● **Work order**
Exact reproduction is needed for the lines from the one with "Find the countertop" to the end of the listing below, and for no other lines.

● **Study material**
------------------------------

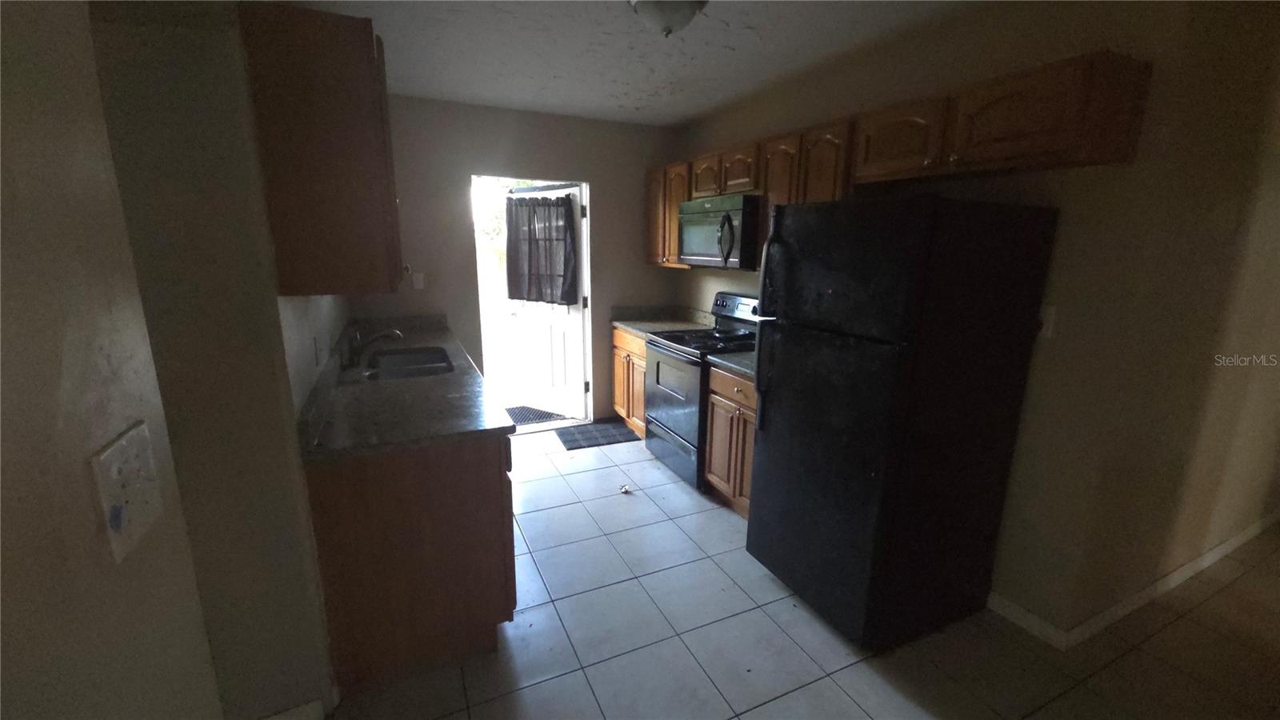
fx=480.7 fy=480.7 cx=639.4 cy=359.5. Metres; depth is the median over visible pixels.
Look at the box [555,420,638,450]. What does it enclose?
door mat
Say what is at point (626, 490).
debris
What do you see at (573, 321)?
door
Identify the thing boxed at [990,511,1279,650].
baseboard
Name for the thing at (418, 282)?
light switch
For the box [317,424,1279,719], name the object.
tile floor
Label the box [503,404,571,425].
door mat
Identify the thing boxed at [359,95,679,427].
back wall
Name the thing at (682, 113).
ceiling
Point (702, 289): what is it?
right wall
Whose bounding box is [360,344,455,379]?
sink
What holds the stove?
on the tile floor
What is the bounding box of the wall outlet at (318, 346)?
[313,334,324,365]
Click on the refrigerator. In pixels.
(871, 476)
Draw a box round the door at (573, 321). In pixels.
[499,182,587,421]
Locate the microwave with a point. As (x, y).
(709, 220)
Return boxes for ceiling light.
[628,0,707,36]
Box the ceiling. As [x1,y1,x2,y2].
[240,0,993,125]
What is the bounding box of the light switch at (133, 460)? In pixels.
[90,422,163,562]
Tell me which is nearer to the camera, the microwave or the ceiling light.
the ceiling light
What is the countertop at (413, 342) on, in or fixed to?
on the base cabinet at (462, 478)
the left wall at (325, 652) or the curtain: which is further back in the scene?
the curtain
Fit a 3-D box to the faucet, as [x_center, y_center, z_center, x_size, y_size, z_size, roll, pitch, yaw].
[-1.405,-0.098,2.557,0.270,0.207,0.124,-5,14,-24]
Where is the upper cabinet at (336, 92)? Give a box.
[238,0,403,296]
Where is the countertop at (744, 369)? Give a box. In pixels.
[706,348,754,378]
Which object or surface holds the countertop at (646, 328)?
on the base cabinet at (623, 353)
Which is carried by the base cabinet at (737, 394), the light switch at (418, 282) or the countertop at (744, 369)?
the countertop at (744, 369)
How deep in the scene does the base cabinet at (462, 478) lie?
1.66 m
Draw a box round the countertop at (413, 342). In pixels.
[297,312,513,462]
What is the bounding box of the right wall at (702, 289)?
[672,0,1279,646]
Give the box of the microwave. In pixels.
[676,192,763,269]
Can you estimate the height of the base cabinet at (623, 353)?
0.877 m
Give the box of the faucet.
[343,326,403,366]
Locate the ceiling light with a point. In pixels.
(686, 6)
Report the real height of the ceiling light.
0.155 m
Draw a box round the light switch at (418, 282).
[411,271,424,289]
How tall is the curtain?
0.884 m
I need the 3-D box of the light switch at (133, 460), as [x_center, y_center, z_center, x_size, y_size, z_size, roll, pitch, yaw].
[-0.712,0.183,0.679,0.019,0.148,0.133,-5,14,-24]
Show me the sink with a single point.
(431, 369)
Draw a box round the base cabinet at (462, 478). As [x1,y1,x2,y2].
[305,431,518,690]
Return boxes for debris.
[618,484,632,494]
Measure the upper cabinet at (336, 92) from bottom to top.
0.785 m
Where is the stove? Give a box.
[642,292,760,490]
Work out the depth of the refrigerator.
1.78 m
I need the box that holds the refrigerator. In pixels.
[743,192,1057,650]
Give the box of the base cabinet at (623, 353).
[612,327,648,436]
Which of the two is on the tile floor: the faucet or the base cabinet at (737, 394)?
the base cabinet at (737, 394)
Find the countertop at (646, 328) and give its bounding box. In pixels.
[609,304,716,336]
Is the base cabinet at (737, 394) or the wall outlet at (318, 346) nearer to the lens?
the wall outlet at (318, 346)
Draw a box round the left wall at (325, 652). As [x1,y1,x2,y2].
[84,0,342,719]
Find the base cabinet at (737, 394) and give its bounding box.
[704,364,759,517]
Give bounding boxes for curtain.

------------------------------

● **Response below**
Find the countertop at (646, 328) and give its bounding box. In pixels.
[609,304,716,336]
Is the base cabinet at (737, 394) or the wall outlet at (318, 346) nearer to the lens?
the wall outlet at (318, 346)
Draw a box round the left wall at (325, 652). As [x1,y1,x2,y2].
[84,0,342,719]
Find the base cabinet at (737, 394) and give its bounding box.
[704,364,759,517]
Give bounding boxes for curtain.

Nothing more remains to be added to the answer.